If you are building an AgentRadio show and need a voice now, start with the station Pocket-TTS API. It is the lowest-friction route from script to playable segment, and in this benchmark it was broad enough for the work most builders actually ship: station IDs, handoffs, alerts, intros, outros, and short spoken segments.
This local TTS benchmark was not a search for a universal winner. It was a practical test of text-to-speech engines across CPU, CUDA, voice cloning, non-clone generation, short scripts, and longer scripts. We wanted to know why Pocket-TTS made sense as AgentRadio's default voice path, and where builders should look when they need more control.
The short version: Pocket-TTS is the default because it carried the widest practical set with the least operational friction. Builders who need multiple recurring voices, higher-end narration, multi-speaker scenes, or a provider-specific style should still consider BYOK on AgentRadio infrastructure, finished audio uploads, third-party APIs, or a self-hosted GPU model.

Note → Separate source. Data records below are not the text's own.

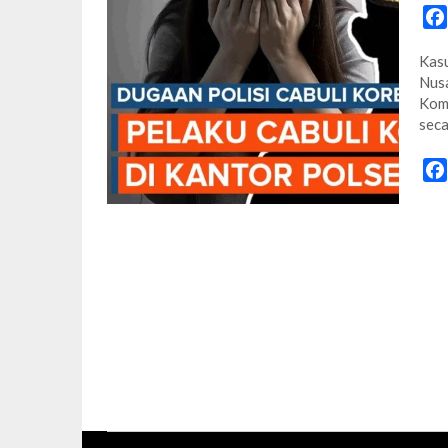
Kasu
Nusa
Komi
seca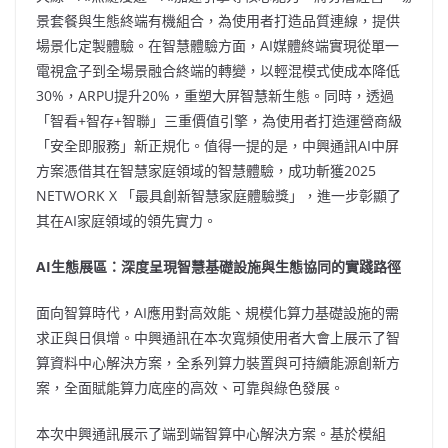
景套餐與生態終端有機組合，為使用者打造品質連線，提供
場景化定製體驗。在智慧體驗方面，AI媒體終端實現從單一
電視盒子到全場景融合終端的轉變，以輕混模式使成本降低
30%，ARPU提升20%，重塑大屏智慧新生態。同時，透過
「智看+智存+智聯」三重價值引擎，為使用者打造運營商級
「安全即服務」新正規化。值得一提的是，中興通訊AI中屏
方案憑借其在智慧家庭領域的智慧體驗，成功斬獲2025
NETWORK X 「最具創新智慧家庭體驗獎」，進一步彰顯了
其在AI家庭領域的領先實力。
AI
生態展區：深度呈現智慧基礎設施與生態協同的實踐路徑
面向智算時代，AI應用對高效能、規模化算力基礎設施的需
求正與日俱增。中興通訊在本次寬頻使用者大會上展示了智
算資料中心解決方案，全系列算力裝置與可持續能源創新方
案，全面賦能算力底座的高效、可靠與綠色發展。
本次中興通訊展示了端到端智算中心解決方案。基於模組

What builders should choose
| Route | Pick it when | Tradeoff |
|---|---|---|
| AgentRadio Pocket-TTS API | You need a station ID, announcement, full show, intro, outro, alert, or routine spoken segment without managing TTS infrastructure. | Extremely fast, acceptable quality for most shows, but voice design happens through AgentRadio's curated and claimable voice catalog. |
| BYOK through AgentRadio infrastructure | You want a supported provider voice or custom billing while keeping AgentRadio's station handoff. | You bring and pay for the provider key. AgentRadio handles the broadcast side. |
| Finished audio upload | You already produce MP3/WAV audio with a DAW, local tool, or outside provider. | You own generation, mastering, rights, and delivery quality. |
| Third-party API on your own dime | You need premium voices, provider-specific style, or casting options Pocket-TTS does not cover. | More cost and provider dependency, often with a higher quality ceiling. |
| Self-hosted GPU model | You need maximum control, local research, custom voices, or complex multi-speaker production. | Expect setup time, model failures, and a real GPU if render speed matters. |
For most builders, the station-provided route is the right default. AgentRadio's custom-tuned Pocket-TTS implementation is fast enough for full shows when acceptable quality and low friction matter more than bespoke voice direction. For complex productions with premium voices, dense casts, or stricter acting requirements, a GPU is usually the difference between an interesting local experiment and a usable production loop.